- _Prompt_
Reproduced exactly, the lines from the start of the material through the line containing "Our Patriotic Turkey looks very proud, so […]" should be the whole answer, with pictures excluded.

- _Records_
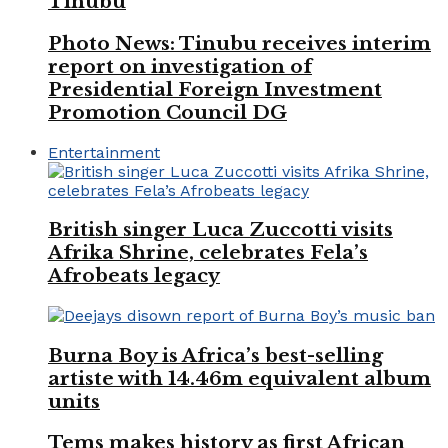
Tinubu
Photo News: Tinubu receives interim
report on investigation of
Presidential Foreign Investment
Promotion Council DG
Entertainment
British singer Luca Zuccotti visits
Afrika Shrine, celebrates Fela’s
Afrobeats legacy
Burna Boy is Africa’s best-selling
artiste with 14.46m equivalent album
units
Tems makes history as first African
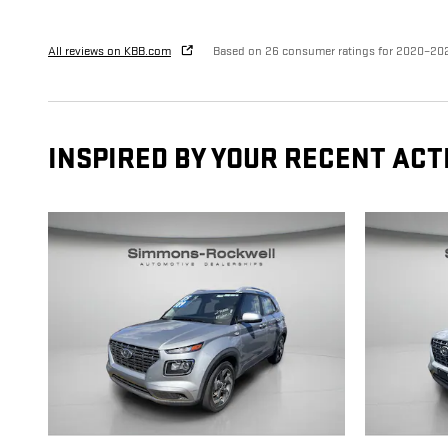
All reviews on KBB.com
Based on 26 consumer ratings for 2020–20
INSPIRED BY YOUR RECENT ACT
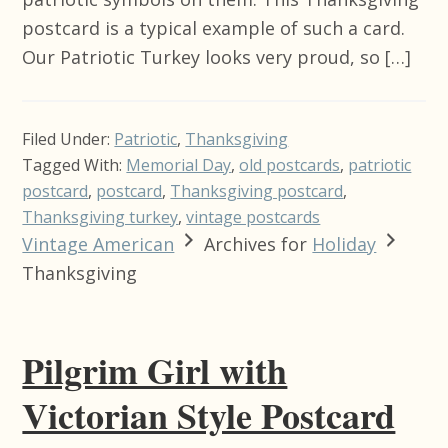
postcard is a typical example of such a card.
Our Patriotic Turkey looks very proud, so […]
Filed Under:
Patriotic
,
Thanksgiving
Tagged With:
Memorial Day
,
old postcards
,
patriotic
postcard
,
postcard
,
Thanksgiving postcard
,
Thanksgiving turkey
,
vintage postcards
Vintage American
Archives for
Holiday
Thanksgiving
Pilgrim Girl with
Victorian Style Postcard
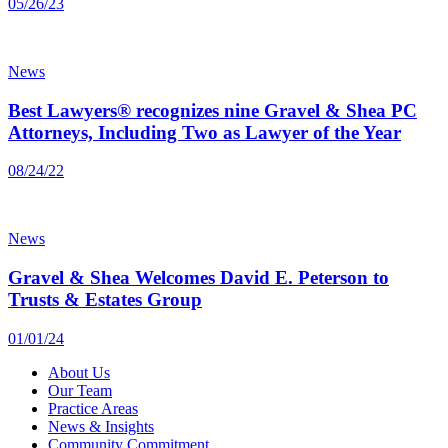
05/26/23
News
Best Lawyers® recognizes nine Gravel & Shea PC
Attorneys, Including Two as Lawyer of the Year
08/24/22
News
Gravel & Shea Welcomes David E. Peterson to
Trusts & Estates Group
01/01/24
About Us
Our Team
Practice Areas
News & Insights
Community Commitment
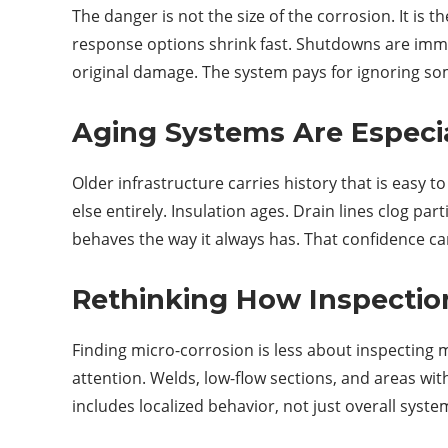
The danger is not the size of the corrosion. It is t
response options shrink fast. Shutdowns are imme
original damage. The system pays for ignoring som
Aging Systems Are Especia
Older infrastructure carries history that is easy
else entirely. Insulation ages. Drain lines clog p
behaves the way it always has. That confidence ca
Rethinking How Inspectio
Finding micro-corrosion is less about inspecting
attention. Welds, low-flow sections, and areas wi
includes localized behavior, not just overall syste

- _Worked solution_
Tinubu
Photo News: Tinubu receives interim
report on investigation of
Presidential Foreign Investment
Promotion Council DG
Entertainment
British singer Luca Zuccotti visits
Afrika Shrine, celebrates Fela’s
Afrobeats legacy
Burna Boy is Africa’s best-selling
artiste with 14.46m equivalent album
units
Tems makes history as first African
All reviews on KBB.com
Based on 26 consumer ratings for 2020–20
INSPIRED BY YOUR RECENT ACT
postcard is a typical example of such a card.
Our Patriotic Turkey looks very proud, so […]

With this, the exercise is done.